Фельдман скакнул к двери, но, остановившись, обернулся:
– А зачем? Зачем на кладбище?
– Будете себе невесту из могилы выкапывать! – и захохотала, как старая жаба заквакала. – Не волнуйтесь, Фельдман!.. Шучу! Это прабабка моя на фотографиях!
– Как прабабка?!
– Она самая! Рахиль Соломоновна! При родах рассыпалась2 не до конца, а оттого после родин вскоре померла.
– Рахиль! – затрясся всем телом Моисеич. – Рахиль…
– Да что с вами, мой дорогой? Не припадок ли?
– Нет-нет, – прошептал – и вывалился за порог.
Всю ночь Фельдман плакал в гостевой комнате раввина Злотцкого. Сказать «плакал» – ничего не сказать. Он рыдал всем своим существом. Ноги, руки его колотились о железный остов кровати, он желал физической боли, дабы заглушить душевную муку – но где там! Хотя Абрам и знал, что физической мукой никак не перебить душевную, что нельзя фаршмаком накормить душу – только брюхо насытить, но в данный момент все философские рассуждения не работали, а из костяшек пальцев рук уже сочилась кровь, а голова искала стену, чтобы бахнуться об нее и забыться.
Стены были тонкими, а старческий сон раввина – нежным и деликатным. Спугнуть его было простецким делом, и Злотцкий, накинув халат, выбрался от жены Миры, которая могла дрыхнуть на танковой броне, вышел в коридор и отправился в гостевую к Фельдману, где обнял его физическое тело и душу одновременно. Он ничего не говорил, уста его были немы, лишь сердце сострадало гостю, хоть и не знало оно, уже изрядно пожившее и постучавшее миллионы раз, в чем причина муки такой. В этом и есть прекрасная грань человеческого существа, грань наиредчайшая, такая выдана одному на миллион – сострадать молча и всецело, не узнав причины.
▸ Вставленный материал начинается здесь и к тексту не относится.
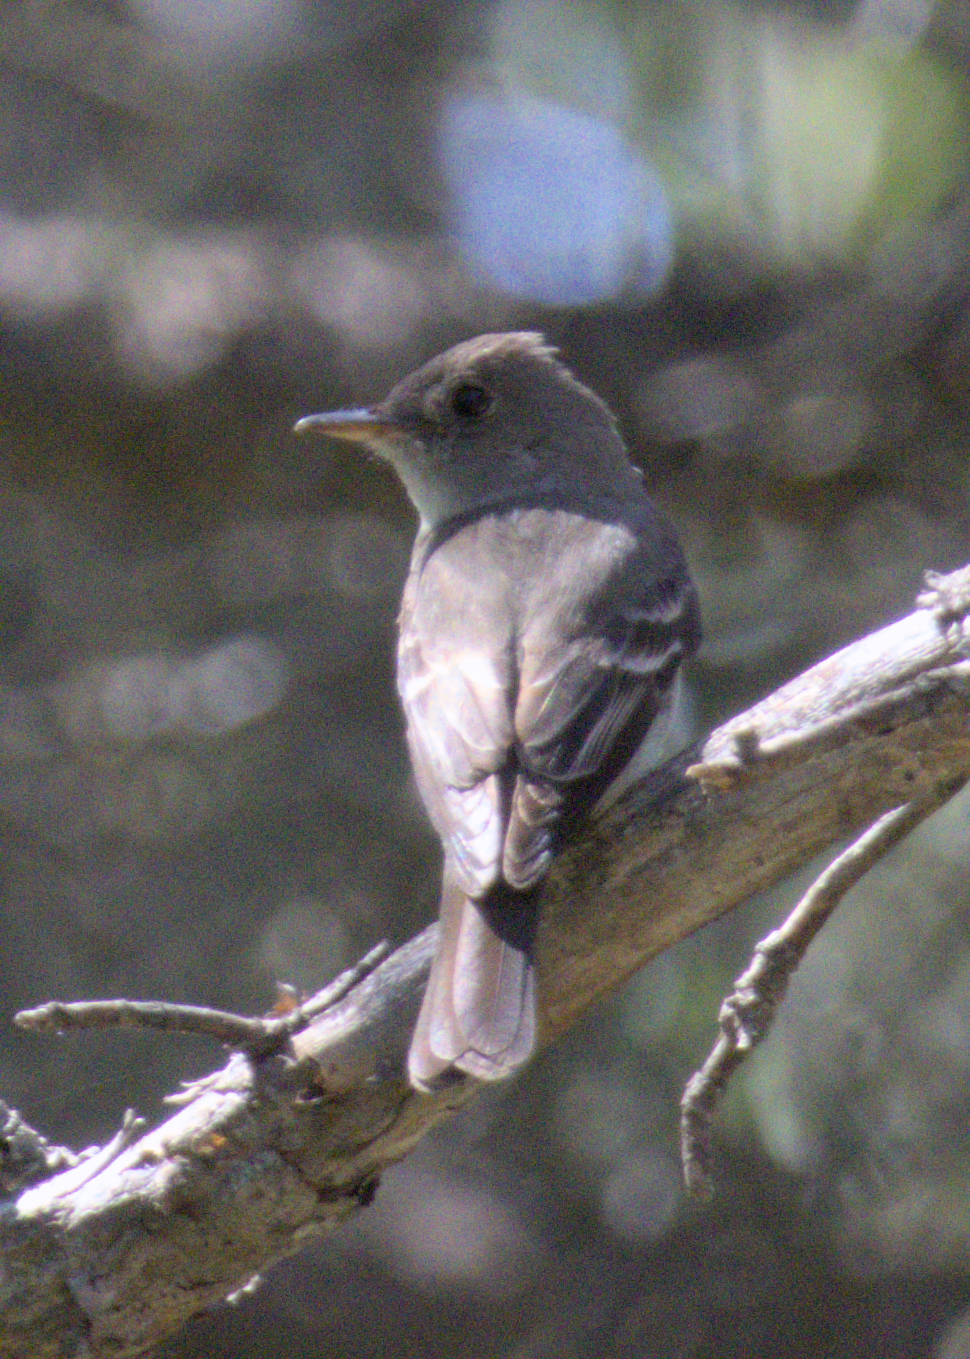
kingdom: Animalia
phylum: Chordata
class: Aves
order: Passeriformes
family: Tyrannidae
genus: Contopus
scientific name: Contopus virens
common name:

Завидев где-нибудь плачущее дитя, женщина сначала спросит «Что случилось, малыш?» – и только потом хватает его на руки и зацеловывает, пока ребенок не заорет еще громче.
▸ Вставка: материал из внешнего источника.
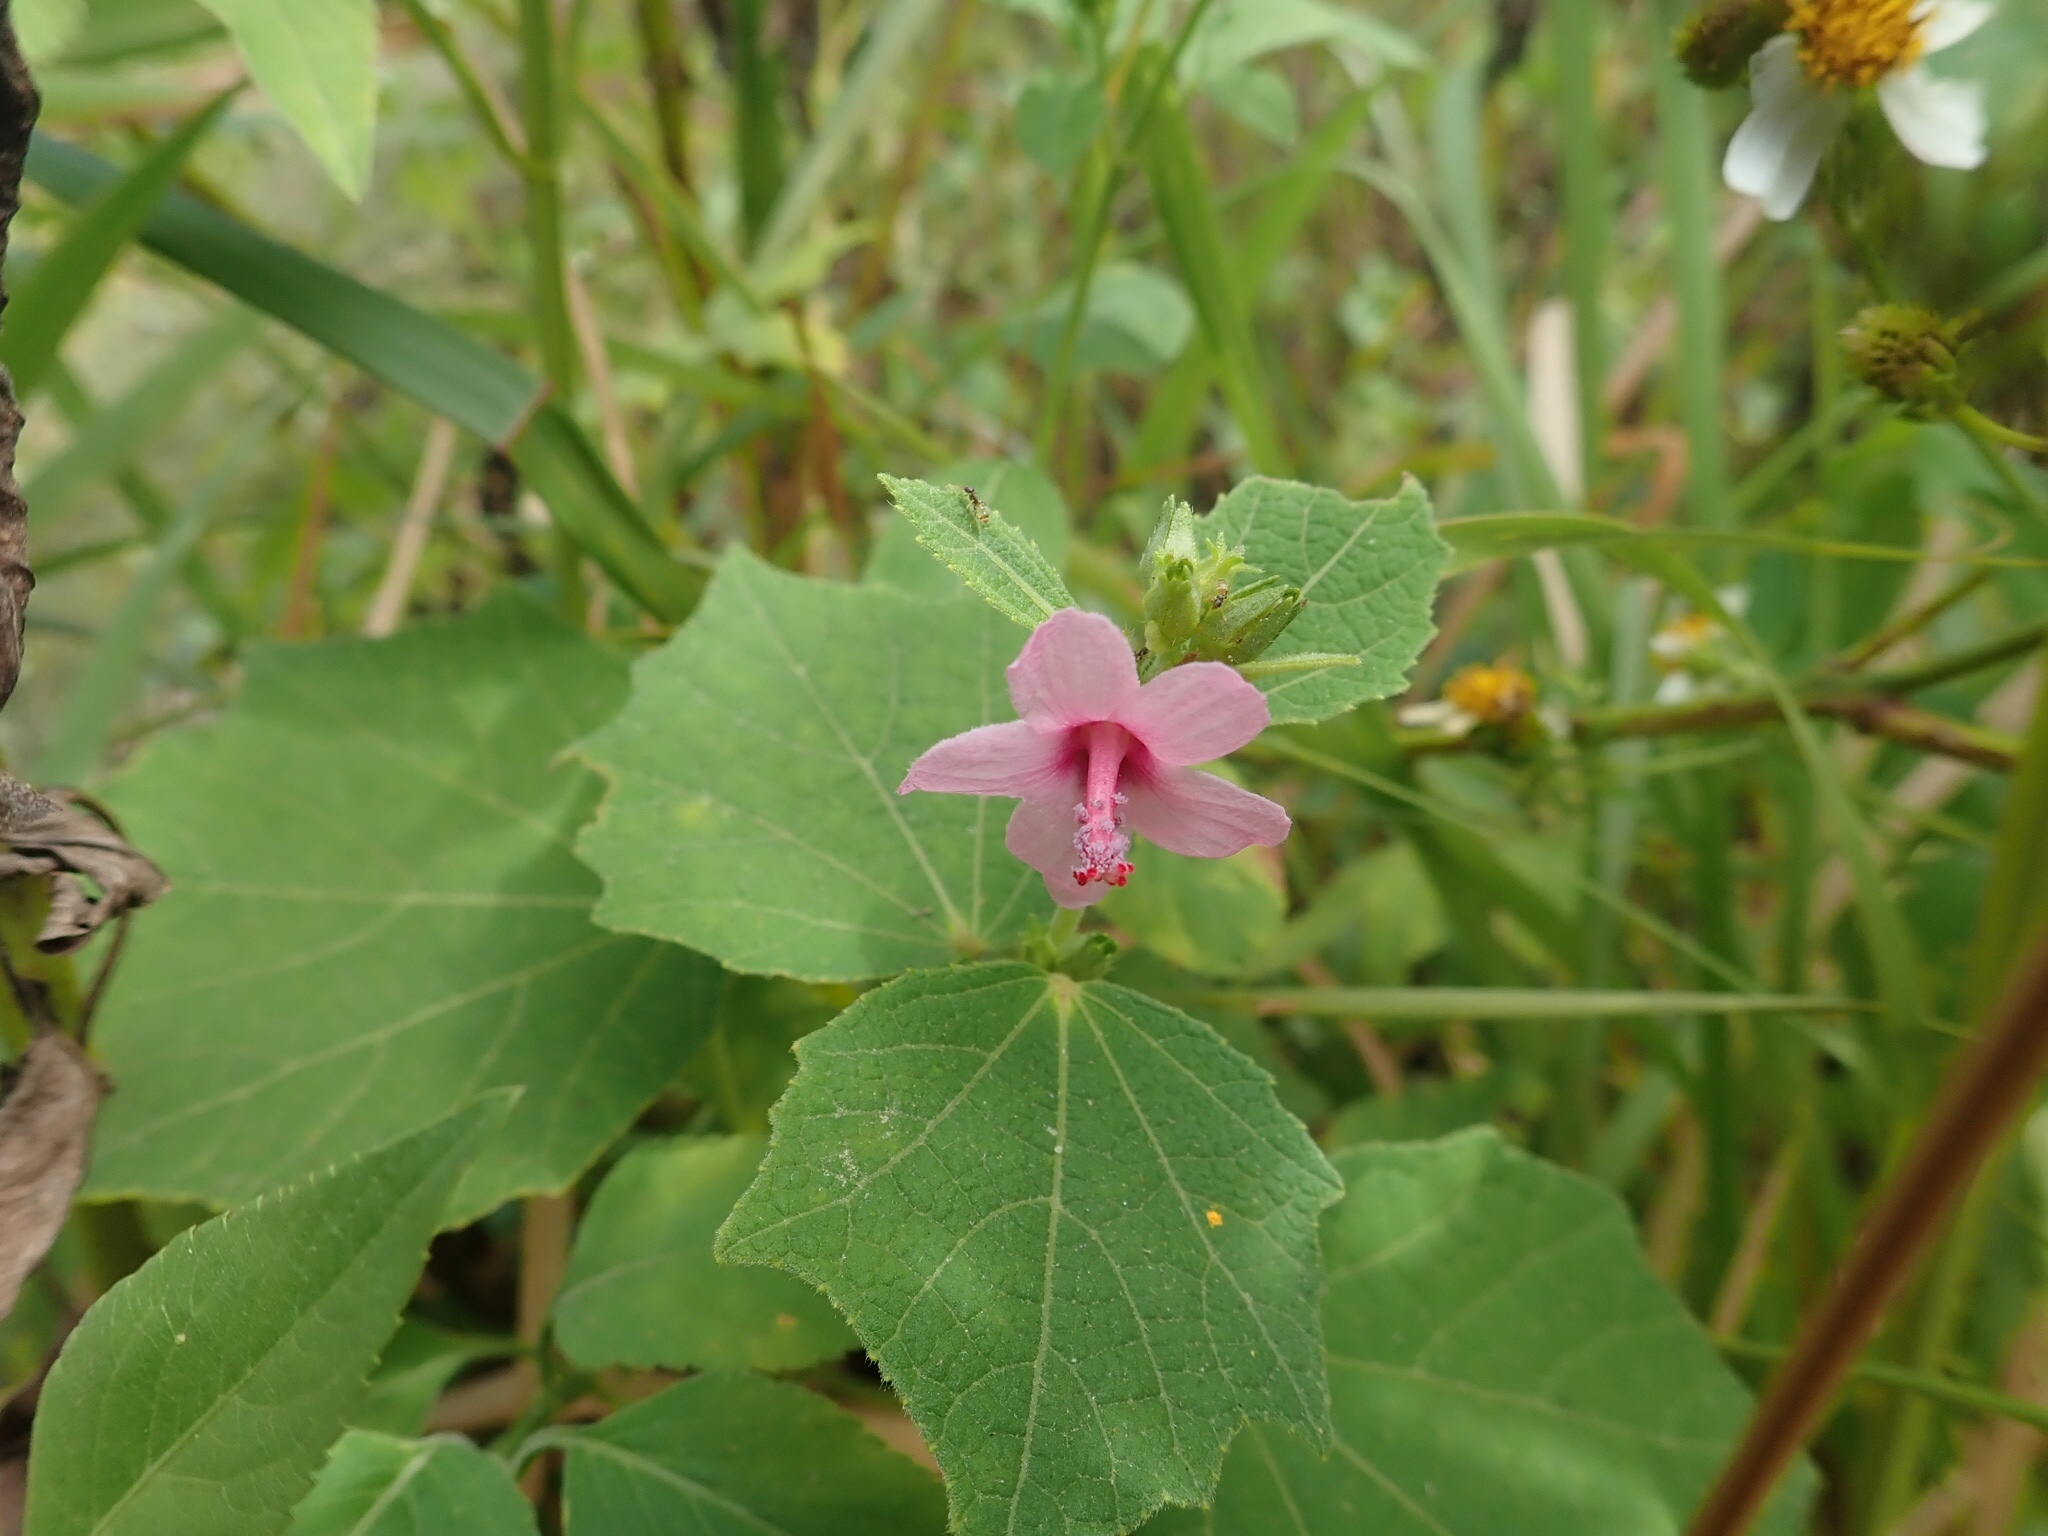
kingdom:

Поднять старика, упавшего на дороге, грязного, с безумными глазами, несущего околесицу, брызжущего слюной, не каждый сможет. Старость, особенно неимущую, почти всегда сопровождает отвращение. Никто не станет представлять себе девяностолетнего описавшегося старика ребенком, девяносто лет назад родившимся розовым и пахнущим раем, который соску сосал, затем ходил в школу, любил своих детей и жену, сотворил прекрасные стихи, полотно какое-то написал значительное и многое чего еще сделал – а сейчас состарился, поглупел и, потеряв равновесие, упал кому-то под ноги, да еще и в лужу. Его даже поднимать не будут. Какая-нибудь опять-таки женщина спросит:
– Вам плохо?
А другой неспешно, чаще мужчина, вызовет «скорую». И у собравшейся вокруг случившегося толпы непременно будет лицо с выражением брезгливости, смешанной с любопытством. И приходить в этот мир нелегко, и уходить тяжко.